* _What the task asks_
From the records below, please print only the lines from the one containing "Filtrar por familias profesionales de FP" through the one containing "новый оригинал за 120К+...", both included. Skip the pictures.
[Opening Materials provided section]
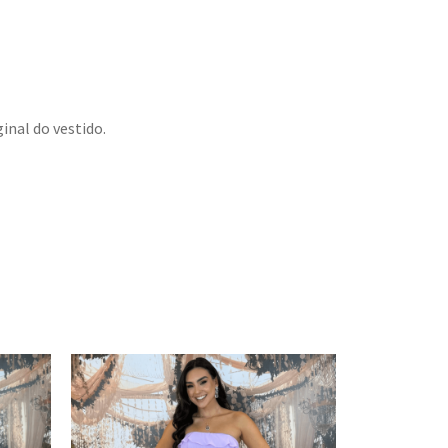
inal do vestido.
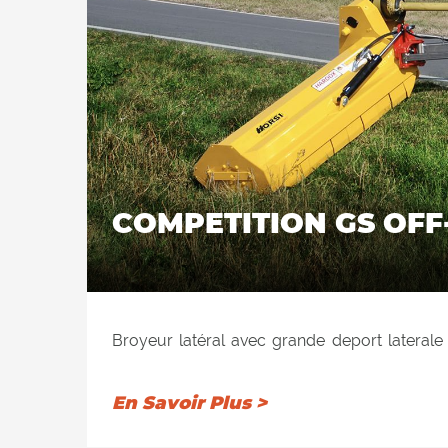
COMPETITION GS OFF
Broyeur latéral avec grande deport lateral
des quais, des fossés, des remblais, des jard
Équipé d'une inclinaison hydraulique atteign
En Savoir Plus >
jusqu'à 90 ° pour l'élagage et le dé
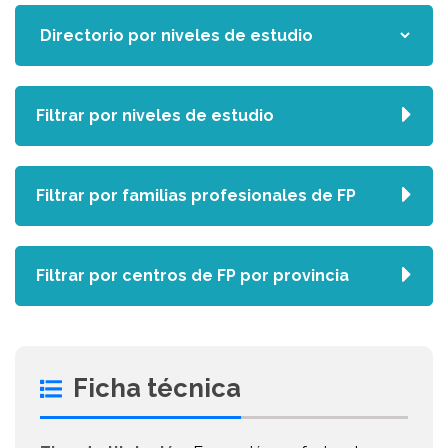
Filtrar por niveles de estudio
Filtrar por familias profesionales de FP
Filtrar por centros de FP por provincia
Ficha técnica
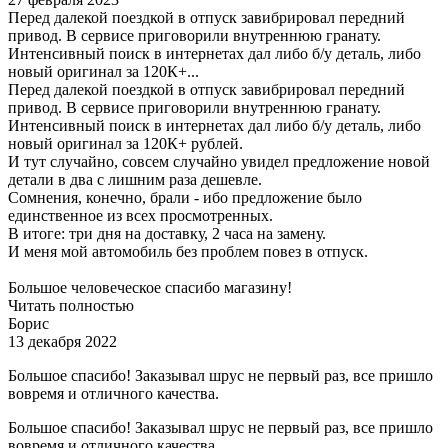
Перед далекой поездкой в отпуск завибрировал передний
привод. В сервисе приговорили внутреннюю гранату.
Интенсивный поиск в интернетах дал либо б/у деталь, либо
новый оригинал за 120К+...
Перед далекой поездкой в отпуск завибрировал передний
привод. В сервисе приговорили внутреннюю гранату.
Интенсивный поиск в интернетах дал либо б/у деталь, либо
новый оригинал за 120К+ рублей.
И тут случайно, совсем случайно увидел предложение новой
детали в два с лишним раза дешевле.
Сомнения, конечно, брали - ибо предложение было
единственное из всех просмотренных.
В итоге: три дня на доставку, 2 часа на замену.
И меня мой автомобиль без проблем повез в отпуск.
Большое человеческое спасибо магазину!
Читать полностью
Борис
13 декабря 2022
Большое спасибо! Заказывал шрус не первый раз, все пришло
вовремя и отличного качества.
Большое спасибо! Заказывал шрус не первый раз, все пришло
вовремя и отличного качества.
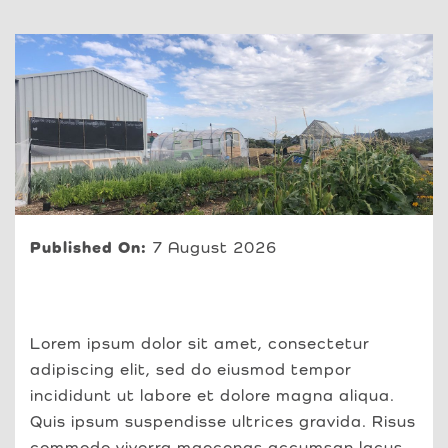
Contact Us
Published On:
7 August 2026
Lorem ipsum dolor sit amet, consectetur
adipiscing elit, sed do eiusmod tempor
incididunt ut labore et dolore magna aliqua.
Quis ipsum suspendisse ultrices gravida. Risus
commodo viverra maecenas accumsan lacus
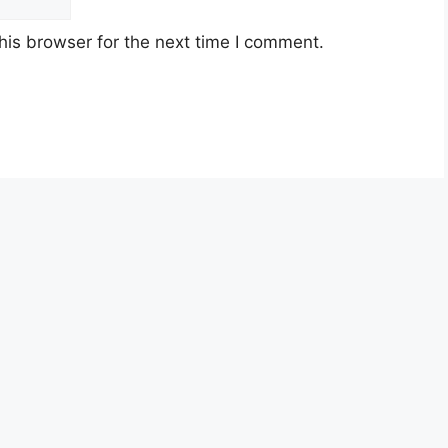
his browser for the next time I comment.
ysia berusia tidak kurang daripada
18
an jawatan.
yarat pelantikan yang telah ditetapkan bagi
n, Sila baca pada lampiran yang kami telah
lah melalui pautan
Permohonan Online
yang
g telah disediakan dibawah. Untuk pemohon kali
aun
baru
terlebih dahulu.
sume yang lengkap (kelayakan akademik,
 gaji yang dipohon, gambar berukuran passport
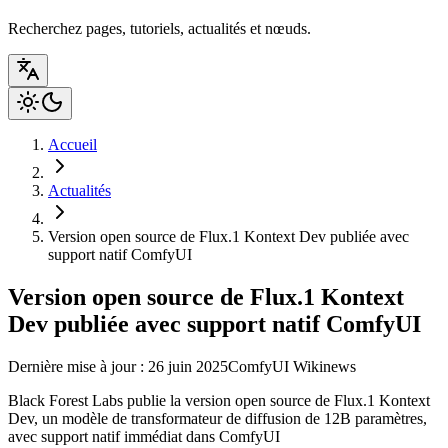
Recherchez pages, tutoriels, actualités et nœuds.
Accueil
Actualités
Version open source de Flux.1 Kontext Dev publiée avec
support natif ComfyUI
Version open source de Flux.1 Kontext
Dev publiée avec support natif ComfyUI
Dernière mise à jour : 26 juin 2025
ComfyUI Wiki
news
Black Forest Labs publie la version open source de Flux.1 Kontext
Dev, un modèle de transformateur de diffusion de 12B paramètres,
avec support natif immédiat dans ComfyUI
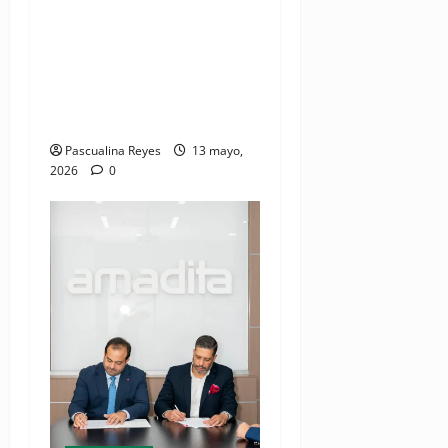
La mayoría de los
dominicanos aún no cuentan
con seguro y están
desprotegidos frente a
situaciones de riesgo
Pascualina Reyes
13 mayo,
2026
0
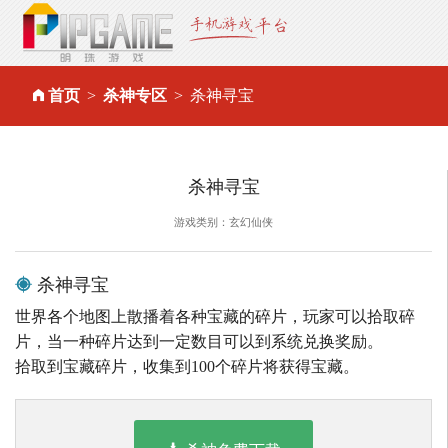
首页
杀神专区
杀神寻宝
杀神寻宝
游戏类别：玄幻仙侠
杀神寻宝
世界各个地图上散播着各种宝藏的碎片，玩家可以拾取碎
片，当一种碎片达到一定数目可以到系统兑换奖励。
拾取到宝藏碎片，收集到100个碎片将获得宝藏。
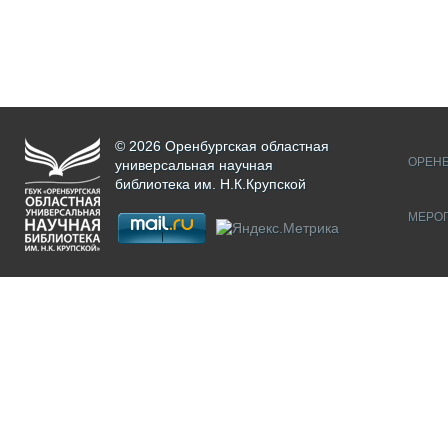
© 2026 Оренбургская областная
ОРЕНБ
универсальная научная
библиотека им. Н.К.Крупской
МЕРО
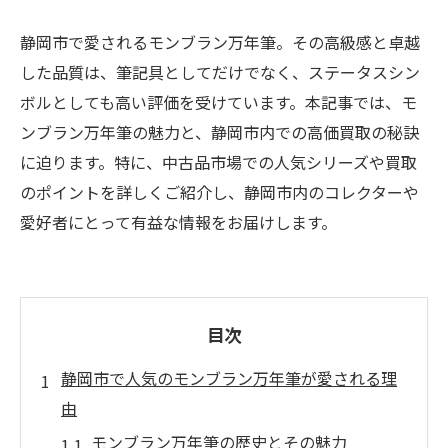
静岡市で愛されるモンブラン万年筆。その高級感と卓越
した品質は、筆記具としてだけでなく、ステータスシン
ボルとしても高い評価を受けています。本記事では、モ
ンブラン万年筆の魅力と、静岡市内での高価買取の秘訣
に迫ります。特に、中古品市場での人気シリーズや買取
のポイントを詳しくご紹介し、静岡市内のコレクターや
愛好者にとって有益な情報をお届けします。
目次
静岡市で人気のモンブラン万年筆が愛される理
由
モンブラン万年筆の歴史とその魅力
[Closing Materials provided section]
* _Response to this task_
Filtrar por familias profesionales de FP
Filtrar por centros de FP por provincia
Ficha técnica
Перед далекой поездкой в отпуск завибрировал передний
привод. В сервисе приговорили внутреннюю гранату.
Интенсивный поиск в интернетах дал либо б/у деталь, либо
новый оригинал за 120К+...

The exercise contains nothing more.